Data entries:
--

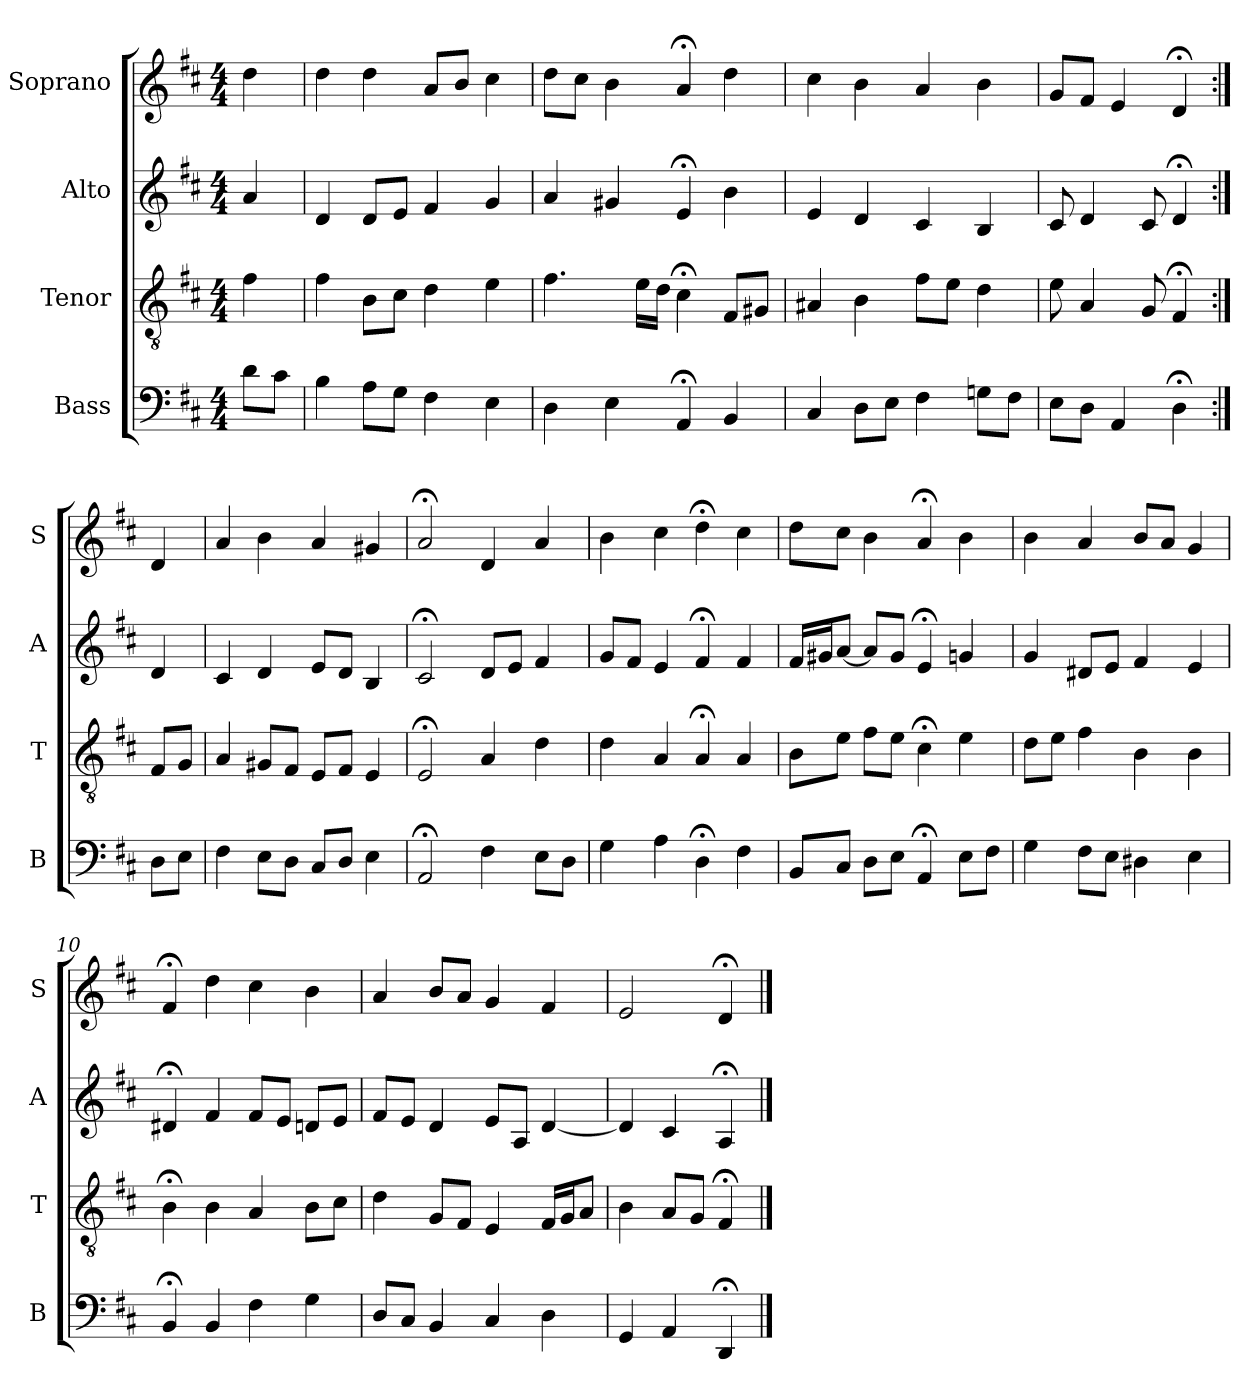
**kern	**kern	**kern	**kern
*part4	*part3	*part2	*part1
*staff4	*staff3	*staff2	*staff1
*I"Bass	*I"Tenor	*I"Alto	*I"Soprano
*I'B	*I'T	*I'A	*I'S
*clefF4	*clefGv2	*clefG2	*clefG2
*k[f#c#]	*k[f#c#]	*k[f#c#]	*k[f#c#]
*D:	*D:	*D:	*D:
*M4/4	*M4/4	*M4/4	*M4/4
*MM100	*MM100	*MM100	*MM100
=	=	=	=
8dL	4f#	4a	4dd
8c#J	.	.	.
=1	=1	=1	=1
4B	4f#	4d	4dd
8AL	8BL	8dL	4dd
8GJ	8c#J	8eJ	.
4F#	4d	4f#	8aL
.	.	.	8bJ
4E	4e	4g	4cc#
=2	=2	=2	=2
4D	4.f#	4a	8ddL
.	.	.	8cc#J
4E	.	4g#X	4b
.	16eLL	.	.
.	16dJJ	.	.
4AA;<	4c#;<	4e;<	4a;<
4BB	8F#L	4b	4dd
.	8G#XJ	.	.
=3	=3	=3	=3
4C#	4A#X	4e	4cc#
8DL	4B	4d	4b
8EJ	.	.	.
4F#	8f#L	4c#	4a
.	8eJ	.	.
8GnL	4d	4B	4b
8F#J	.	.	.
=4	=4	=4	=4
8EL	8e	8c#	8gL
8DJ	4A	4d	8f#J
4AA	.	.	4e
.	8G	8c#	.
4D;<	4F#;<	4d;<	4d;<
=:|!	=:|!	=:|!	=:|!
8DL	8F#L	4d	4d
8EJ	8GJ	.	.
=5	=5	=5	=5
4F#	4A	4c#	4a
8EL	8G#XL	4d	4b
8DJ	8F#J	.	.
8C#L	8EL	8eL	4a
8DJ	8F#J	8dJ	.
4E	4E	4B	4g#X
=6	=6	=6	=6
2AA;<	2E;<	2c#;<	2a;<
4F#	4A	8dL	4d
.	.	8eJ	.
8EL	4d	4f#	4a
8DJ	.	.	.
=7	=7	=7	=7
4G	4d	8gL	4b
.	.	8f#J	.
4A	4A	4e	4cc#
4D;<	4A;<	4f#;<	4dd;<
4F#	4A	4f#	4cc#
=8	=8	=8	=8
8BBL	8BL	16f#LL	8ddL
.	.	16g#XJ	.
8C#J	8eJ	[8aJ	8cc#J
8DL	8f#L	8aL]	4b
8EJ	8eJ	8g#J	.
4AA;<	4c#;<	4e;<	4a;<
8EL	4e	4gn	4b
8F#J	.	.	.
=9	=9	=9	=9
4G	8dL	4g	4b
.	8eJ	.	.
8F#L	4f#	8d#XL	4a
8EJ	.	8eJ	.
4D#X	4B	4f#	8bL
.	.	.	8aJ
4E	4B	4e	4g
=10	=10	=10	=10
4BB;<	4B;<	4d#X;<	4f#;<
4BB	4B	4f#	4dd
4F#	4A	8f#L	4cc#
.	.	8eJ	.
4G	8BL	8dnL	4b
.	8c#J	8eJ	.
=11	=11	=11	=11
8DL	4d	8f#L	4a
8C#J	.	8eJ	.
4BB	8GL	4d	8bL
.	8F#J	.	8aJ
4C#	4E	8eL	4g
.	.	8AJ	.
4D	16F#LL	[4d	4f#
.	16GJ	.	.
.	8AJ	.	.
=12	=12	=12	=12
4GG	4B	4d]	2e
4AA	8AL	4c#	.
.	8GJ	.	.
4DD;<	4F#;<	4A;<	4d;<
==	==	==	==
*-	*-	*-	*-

--

Work to be completed: Retype every row above line for line without changing anything, and leave the picture out.

Complete output:
**kern	**kern	**kern	**kern
*part4	*part3	*part2	*part1
*staff4	*staff3	*staff2	*staff1
*I"Bass	*I"Tenor	*I"Alto	*I"Soprano
*I'B	*I'T	*I'A	*I'S
*clefF4	*clefGv2	*clefG2	*clefG2
*k[f#c#]	*k[f#c#]	*k[f#c#]	*k[f#c#]
*D:	*D:	*D:	*D:
*M4/4	*M4/4	*M4/4	*M4/4
*MM100	*MM100	*MM100	*MM100
=	=	=	=
8dL	4f#	4a	4dd
8c#J	.	.	.
=1	=1	=1	=1
4B	4f#	4d	4dd
8AL	8BL	8dL	4dd
8GJ	8c#J	8eJ	.
4F#	4d	4f#	8aL
.	.	.	8bJ
4E	4e	4g	4cc#
=2	=2	=2	=2
4D	4.f#	4a	8ddL
.	.	.	8cc#J
4E	.	4g#X	4b
.	16eLL	.	.
.	16dJJ	.	.
4AA;<	4c#;<	4e;<	4a;<
4BB	8F#L	4b	4dd
.	8G#XJ	.	.
=3	=3	=3	=3
4C#	4A#X	4e	4cc#
8DL	4B	4d	4b
8EJ	.	.	.
4F#	8f#L	4c#	4a
.	8eJ	.	.
8GnL	4d	4B	4b
8F#J	.	.	.
=4	=4	=4	=4
8EL	8e	8c#	8gL
8DJ	4A	4d	8f#J
4AA	.	.	4e
.	8G	8c#	.
4D;<	4F#;<	4d;<	4d;<
=:|!	=:|!	=:|!	=:|!
8DL	8F#L	4d	4d
8EJ	8GJ	.	.
=5	=5	=5	=5
4F#	4A	4c#	4a
8EL	8G#XL	4d	4b
8DJ	8F#J	.	.
8C#L	8EL	8eL	4a
8DJ	8F#J	8dJ	.
4E	4E	4B	4g#X
=6	=6	=6	=6
2AA;<	2E;<	2c#;<	2a;<
4F#	4A	8dL	4d
.	.	8eJ	.
8EL	4d	4f#	4a
8DJ	.	.	.
=7	=7	=7	=7
4G	4d	8gL	4b
.	.	8f#J	.
4A	4A	4e	4cc#
4D;<	4A;<	4f#;<	4dd;<
4F#	4A	4f#	4cc#
=8	=8	=8	=8
8BBL	8BL	16f#LL	8ddL
.	.	16g#XJ	.
8C#J	8eJ	[8aJ	8cc#J
8DL	8f#L	8aL]	4b
8EJ	8eJ	8g#J	.
4AA;<	4c#;<	4e;<	4a;<
8EL	4e	4gn	4b
8F#J	.	.	.
=9	=9	=9	=9
4G	8dL	4g	4b
.	8eJ	.	.
8F#L	4f#	8d#XL	4a
8EJ	.	8eJ	.
4D#X	4B	4f#	8bL
.	.	.	8aJ
4E	4B	4e	4g
=10	=10	=10	=10
4BB;<	4B;<	4d#X;<	4f#;<
4BB	4B	4f#	4dd
4F#	4A	8f#L	4cc#
.	.	8eJ	.
4G	8BL	8dnL	4b
.	8c#J	8eJ	.
=11	=11	=11	=11
8DL	4d	8f#L	4a
8C#J	.	8eJ	.
4BB	8GL	4d	8bL
.	8F#J	.	8aJ
4C#	4E	8eL	4g
.	.	8AJ	.
4D	16F#LL	[4d	4f#
.	16GJ	.	.
.	8AJ	.	.
=12	=12	=12	=12
4GG	4B	4d]	2e
4AA	8AL	4c#	.
.	8GJ	.	.
4DD;<	4F#;<	4A;<	4d;<
==	==	==	==
*-	*-	*-	*-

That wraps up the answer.